EXCERPTED TEXT:
* START *
Tips to sew the Paulette pattern

Tips to sew the Paulette pattern
26/08/2020 Cami

Paulette is one of the most advanced Camimade patterns so it deserves a few tips!

Sewing level

Paulette is an intermediate level sewing pattern but there are some delicate details to sew like attaching the collar and the bodice lining. This requires some experience and accuracy. I think the most difficult part though, is the bodice fit,  because the pattern is quite fitted at the bust. In addition, the choice of fabric will be essential for this make. Indeed, you want to get a comfortable dress and a crisp collar. I will come back to all that later in this post.

The pattern offers two lengths, for a dress or a blouse, and also a few options to attach the collar at the front:

  • long thin ties such as in my dress version

  • or a button and a fabric loop
  • or a button and a thread loop, sewn by hand, like in my blouse version. I am not covering how to do this in the pattern, but there are a lot of YouTube videos explaining how to sew a thread loop. Here is an example.

The fit

The measurement table and finished garment measurement table are available on the Paulette pattern page. Use them to choose the size you are going to cut.

The Paulette pattern is perfect for pregnant women (and non only!), but the bust is nonetheless fitted around the chest. So here are a few tips to get a perfect result for your own body.

Make a toile!

First of all, as the title suggest sew a toile! I don’t like making toiles and I often skip this step, BUT, for some patterns like Paulette, it is ESSENTIAL. It will allow you to check the depth of the keyhole, the bust darts, the neckline and other important details. You want the dress to fit well, so I really recommend to take the time to make a toile. If you lack time, sew a minimal toile with at least the bodice and one sleeve only.

Adjust the bodice

  • My second tip is that the pattern was designed for a B-cup bust. So if your cup is bigger, a full bust ajustement is likely to be necessary. I am not going to explain how to do this here, because it would deserve a full post, but there are a lot of online ressources on the subject. Here is one that you can trust:

How to make a full bust adjustment?

  • Then, check the bust length on both the finished garment measurement table and your toile. The seam attaching the bust and skirt is supposed to sit comfortably below the bust. Adapt the bodice pattern if needed according to your own measurements. Even if the pattern offers a specific place to lengthen / shorten the bodice (double lines above the bust dart), you can decide to lengthen / shorten the pattern piece somewhere else that seems more convenient for you, at the armhole level for instance. It is up to you to choose where to do this. If you change the length where the pattern suggests on the bodice front, remember to change the length on the back bodice too to maintain the length of the side seam. If you change it at the armhole level, check the front keyhole is still fine for you.
  • After that, check the depth of the front keyhole. I like the one I offer with the pattern but I know it is a matter of taste and it is about feeling comfortable with it. I totally understand that not all shapes will feel comfortable with it… However it is easy to change the depth by raising the curve on the front bodice pattern piece such as below:

I have raised the front keyhole by 2cm in this example.

Adjust the length

Finally, you can lengthen or shorten the length of the skirt to your will. In order to do so, use the lengthening / shortening marks (double lines present on the skirt pieces).
* END *
WRITTEN PROBLEM A:
According to the Paulette sewing tips, what cup size was the pattern designed for?

RECORD EXTRACTS:
* START *
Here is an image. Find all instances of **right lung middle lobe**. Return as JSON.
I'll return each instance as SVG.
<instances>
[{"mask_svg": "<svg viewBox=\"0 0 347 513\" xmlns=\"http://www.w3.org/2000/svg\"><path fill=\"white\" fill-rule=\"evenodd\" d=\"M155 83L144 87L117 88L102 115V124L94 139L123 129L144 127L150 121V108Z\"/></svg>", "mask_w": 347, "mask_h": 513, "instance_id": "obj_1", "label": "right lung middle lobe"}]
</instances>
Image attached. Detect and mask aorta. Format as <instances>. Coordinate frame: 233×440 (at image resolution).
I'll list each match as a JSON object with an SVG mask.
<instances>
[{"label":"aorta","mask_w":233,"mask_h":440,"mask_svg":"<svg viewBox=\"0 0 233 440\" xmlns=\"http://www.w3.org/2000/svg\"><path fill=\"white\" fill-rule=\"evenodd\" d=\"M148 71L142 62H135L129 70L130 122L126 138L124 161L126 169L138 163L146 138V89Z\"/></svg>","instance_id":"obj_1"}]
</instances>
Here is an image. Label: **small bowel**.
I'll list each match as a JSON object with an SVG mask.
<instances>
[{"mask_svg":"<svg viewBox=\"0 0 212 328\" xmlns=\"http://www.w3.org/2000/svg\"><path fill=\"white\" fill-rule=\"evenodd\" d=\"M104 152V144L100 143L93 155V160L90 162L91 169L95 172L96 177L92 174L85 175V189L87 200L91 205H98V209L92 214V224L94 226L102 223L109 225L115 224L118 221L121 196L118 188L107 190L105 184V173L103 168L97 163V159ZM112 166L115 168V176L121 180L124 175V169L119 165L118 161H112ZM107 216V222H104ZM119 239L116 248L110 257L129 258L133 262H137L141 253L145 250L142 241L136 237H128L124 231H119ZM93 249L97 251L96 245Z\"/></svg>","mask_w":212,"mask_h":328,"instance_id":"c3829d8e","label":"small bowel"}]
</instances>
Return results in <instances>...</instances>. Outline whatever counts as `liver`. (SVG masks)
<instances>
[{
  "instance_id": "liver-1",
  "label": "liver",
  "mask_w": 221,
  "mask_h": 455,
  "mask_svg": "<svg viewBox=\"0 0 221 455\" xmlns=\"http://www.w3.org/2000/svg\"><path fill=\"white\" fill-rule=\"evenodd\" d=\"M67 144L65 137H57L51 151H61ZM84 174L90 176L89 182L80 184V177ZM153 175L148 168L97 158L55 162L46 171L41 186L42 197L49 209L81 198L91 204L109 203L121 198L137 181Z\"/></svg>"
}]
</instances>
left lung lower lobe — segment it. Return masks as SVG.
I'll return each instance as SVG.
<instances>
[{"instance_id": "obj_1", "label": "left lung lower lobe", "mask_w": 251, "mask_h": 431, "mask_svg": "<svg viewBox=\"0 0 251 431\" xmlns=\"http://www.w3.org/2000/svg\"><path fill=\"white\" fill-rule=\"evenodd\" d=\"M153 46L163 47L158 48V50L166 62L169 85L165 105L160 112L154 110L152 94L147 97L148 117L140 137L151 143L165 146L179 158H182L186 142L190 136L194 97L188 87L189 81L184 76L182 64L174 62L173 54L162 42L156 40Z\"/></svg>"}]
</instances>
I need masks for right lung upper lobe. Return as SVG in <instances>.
* END *
* START *
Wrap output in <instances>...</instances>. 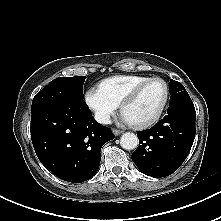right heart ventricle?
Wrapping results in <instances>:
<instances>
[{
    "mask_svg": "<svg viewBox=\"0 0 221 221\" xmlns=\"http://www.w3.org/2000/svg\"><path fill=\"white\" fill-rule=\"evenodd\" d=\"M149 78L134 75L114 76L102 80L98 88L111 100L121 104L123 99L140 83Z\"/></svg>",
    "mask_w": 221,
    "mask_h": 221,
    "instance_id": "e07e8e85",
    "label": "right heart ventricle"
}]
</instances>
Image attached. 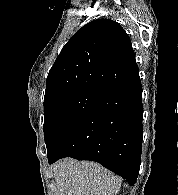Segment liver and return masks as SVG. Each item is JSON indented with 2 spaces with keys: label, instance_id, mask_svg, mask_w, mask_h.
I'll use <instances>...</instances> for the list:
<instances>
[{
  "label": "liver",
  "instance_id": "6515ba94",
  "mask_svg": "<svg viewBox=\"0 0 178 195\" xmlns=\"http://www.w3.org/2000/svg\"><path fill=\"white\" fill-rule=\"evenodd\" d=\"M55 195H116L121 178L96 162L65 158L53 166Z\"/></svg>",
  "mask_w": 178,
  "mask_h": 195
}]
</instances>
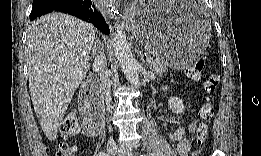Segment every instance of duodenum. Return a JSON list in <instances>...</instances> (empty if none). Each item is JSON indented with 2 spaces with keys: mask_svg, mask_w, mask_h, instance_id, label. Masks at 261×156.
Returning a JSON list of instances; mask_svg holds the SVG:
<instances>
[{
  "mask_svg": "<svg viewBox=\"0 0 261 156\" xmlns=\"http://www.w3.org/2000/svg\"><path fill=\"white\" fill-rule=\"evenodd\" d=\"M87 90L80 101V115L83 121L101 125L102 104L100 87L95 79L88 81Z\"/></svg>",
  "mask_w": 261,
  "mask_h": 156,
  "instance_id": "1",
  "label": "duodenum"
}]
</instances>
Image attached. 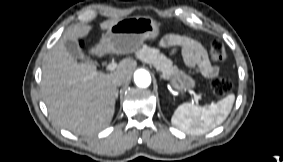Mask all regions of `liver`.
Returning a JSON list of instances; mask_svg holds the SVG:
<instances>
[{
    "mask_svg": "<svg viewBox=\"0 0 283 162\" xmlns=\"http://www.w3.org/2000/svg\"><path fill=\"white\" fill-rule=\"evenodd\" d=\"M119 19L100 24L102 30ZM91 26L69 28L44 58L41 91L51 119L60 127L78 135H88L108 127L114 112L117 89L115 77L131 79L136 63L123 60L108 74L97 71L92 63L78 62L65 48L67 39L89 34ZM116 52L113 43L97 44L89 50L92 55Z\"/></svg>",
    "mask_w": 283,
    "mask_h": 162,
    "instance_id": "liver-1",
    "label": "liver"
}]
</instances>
* END *
WRITTEN PROBLEM B:
Copy the part of the records that opens with the line containing "left lung lower lobe —" and closes with the line containing "I need masks", both lines included.

EXERCISE RESULT A:
A B-cup bust.

EXERCISE RESULT B:
left lung lower lobe — segment it. Return masks as SVG.
I'll return each instance as SVG.
<instances>
[{"instance_id": "obj_1", "label": "left lung lower lobe", "mask_w": 251, "mask_h": 431, "mask_svg": "<svg viewBox=\"0 0 251 431\" xmlns=\"http://www.w3.org/2000/svg\"><path fill=\"white\" fill-rule=\"evenodd\" d=\"M153 46L163 47L158 48V50L166 62L169 85L165 105L160 112L154 110L152 94L147 97L148 117L140 137L151 143L165 146L179 158H182L186 142L190 136L194 97L188 87L189 81L184 76L182 64L174 62L173 54L162 42L156 40Z\"/></svg>"}]
</instances>
I need masks for right lung upper lobe. Return as SVG in <instances>.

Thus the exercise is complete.